● Task item
The copy must match the data below line for line and contain no images.
[[ Dataset records open ]]
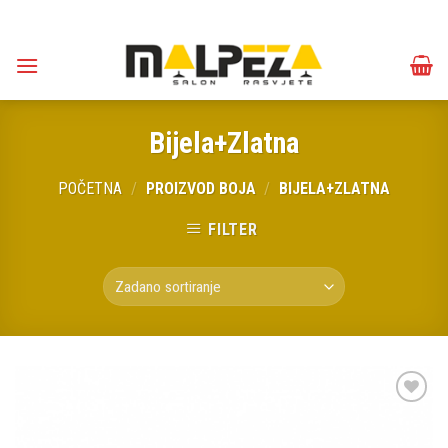
Skip
to
content
Bijela+Zlatna
POČETNA
/
PROIZVOD BOJA
/
BIJELA+ZLATNA
FILTER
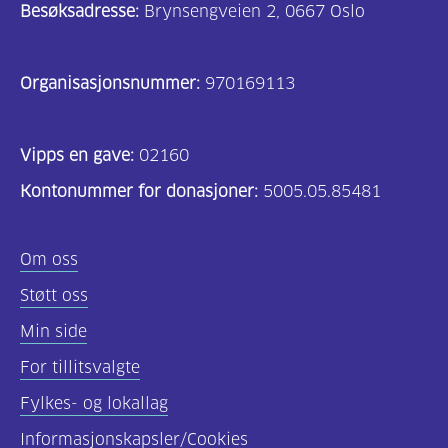
Besøksadresse:
Brynsengveien 2, 0667 Oslo
Organisasjonsnummer:
970169113
Vipps en gave:
02160
Kontonummer for donasjoner:
5005.05.85481
Om oss
Støtt oss
Min side
For tillitsvalgte
Fylkes- og lokallag
Informasjonskapsler/Cookies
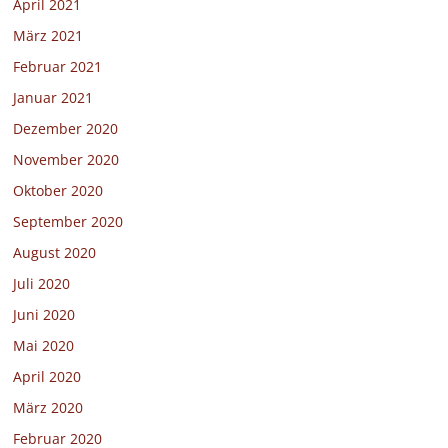
April 2021
März 2021
Februar 2021
Januar 2021
Dezember 2020
November 2020
Oktober 2020
September 2020
August 2020
Juli 2020
Juni 2020
Mai 2020
April 2020
März 2020
Februar 2020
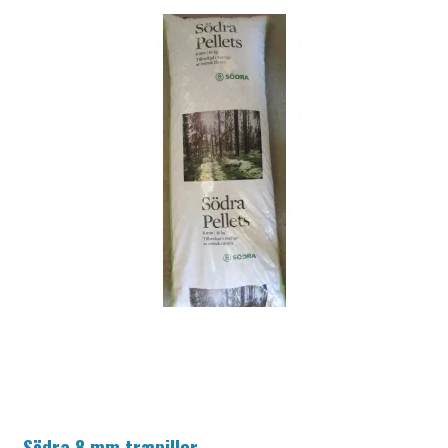
Södra 8 mm træpiller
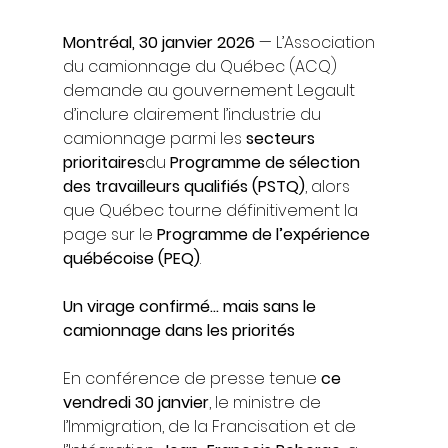
Montréal, 30 janvier 2026
 — L’Association 
du camionnage du Québec (ACQ) 
demande au gouvernement Legault 
d’inclure clairement l’industrie du 
camionnage parmi les 
secteurs 
prioritaires
du 
Programme de sélection 
des travailleurs qualifiés (PSTQ)
, alors 
que Québec tourne définitivement la 
page sur le 
Programme de l’expérience 
québécoise (PEQ)
.
Un virage confirmé… mais sans le 
camionnage dans les priorités
En conférence de presse tenue 
ce 
vendredi 30 janvier
, le ministre de 
l’Immigration, de la Francisation et de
[[ Dataset records closed ]]
● Result of this exercise
Skip
to
content
Bijela+Zlatna
POČETNA
/
PROIZVOD BOJA
/
BIJELA+ZLATNA
FILTER
Besøksadresse:
Brynsengveien 2, 0667 Oslo
Organisasjonsnummer:
970169113
Vipps en gave:
02160
Kontonummer for donasjoner:
5005.05.85481
Om oss
Støtt oss
Min side
For tillitsvalgte
Fylkes- og lokallag
Informasjonskapsler/Cookies
April 2021
März 2021
Februar 2021
Januar 2021
Dezember 2020
November 2020
Oktober 2020
September 2020
August 2020
Juli 2020
Juni 2020
Mai 2020
April 2020
März 2020
Februar 2020
Södra 8 mm træpiller
Montréal, 30 janvier 2026
 — L’Association 
du camionnage du Québec (ACQ) 
demande au gouvernement Legault 
d’inclure clairement l’industrie du 
camionnage parmi les 
secteurs 
prioritaires
du 
Programme de sélection 
des travailleurs qualifiés (PSTQ)
, alors 
que Québec tourne définitivement la 
page sur le 
Programme de l’expérience 
québécoise (PEQ)
.
Un virage confirmé… mais sans le 
camionnage dans les priorités
En conférence de presse tenue 
ce 
vendredi 30 janvier
, le ministre de 
l’Immigration, de la Francisation et de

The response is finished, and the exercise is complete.